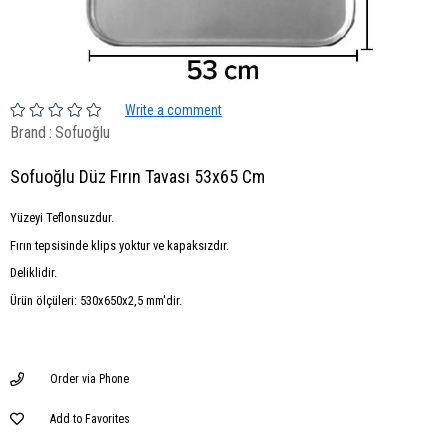
Write a comment
Brand
:
Sofuoğlu
Sofuoğlu Düz Fırın Tavası 53x65 Cm
Yüzeyi Teflonsuzdur.
Fırın tepsisinde klips yoktur ve kapaksızdır.
Deliklidir.
Ürün ölçüleri: 530x650x2,5 mm'dir.
Order via Phone
Add to Favorites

## Work instruction
Copy the text of the rows above word for word, line by line, and leave out the pictures.

## Your response
Write a comment
Brand
:
Sofuoğlu
Sofuoğlu Düz Fırın Tavası 53x65 Cm
Yüzeyi Teflonsuzdur.
Fırın tepsisinde klips yoktur ve kapaksızdır.
Deliklidir.
Ürün ölçüleri: 530x650x2,5 mm'dir.
Order via Phone
Add to Favorites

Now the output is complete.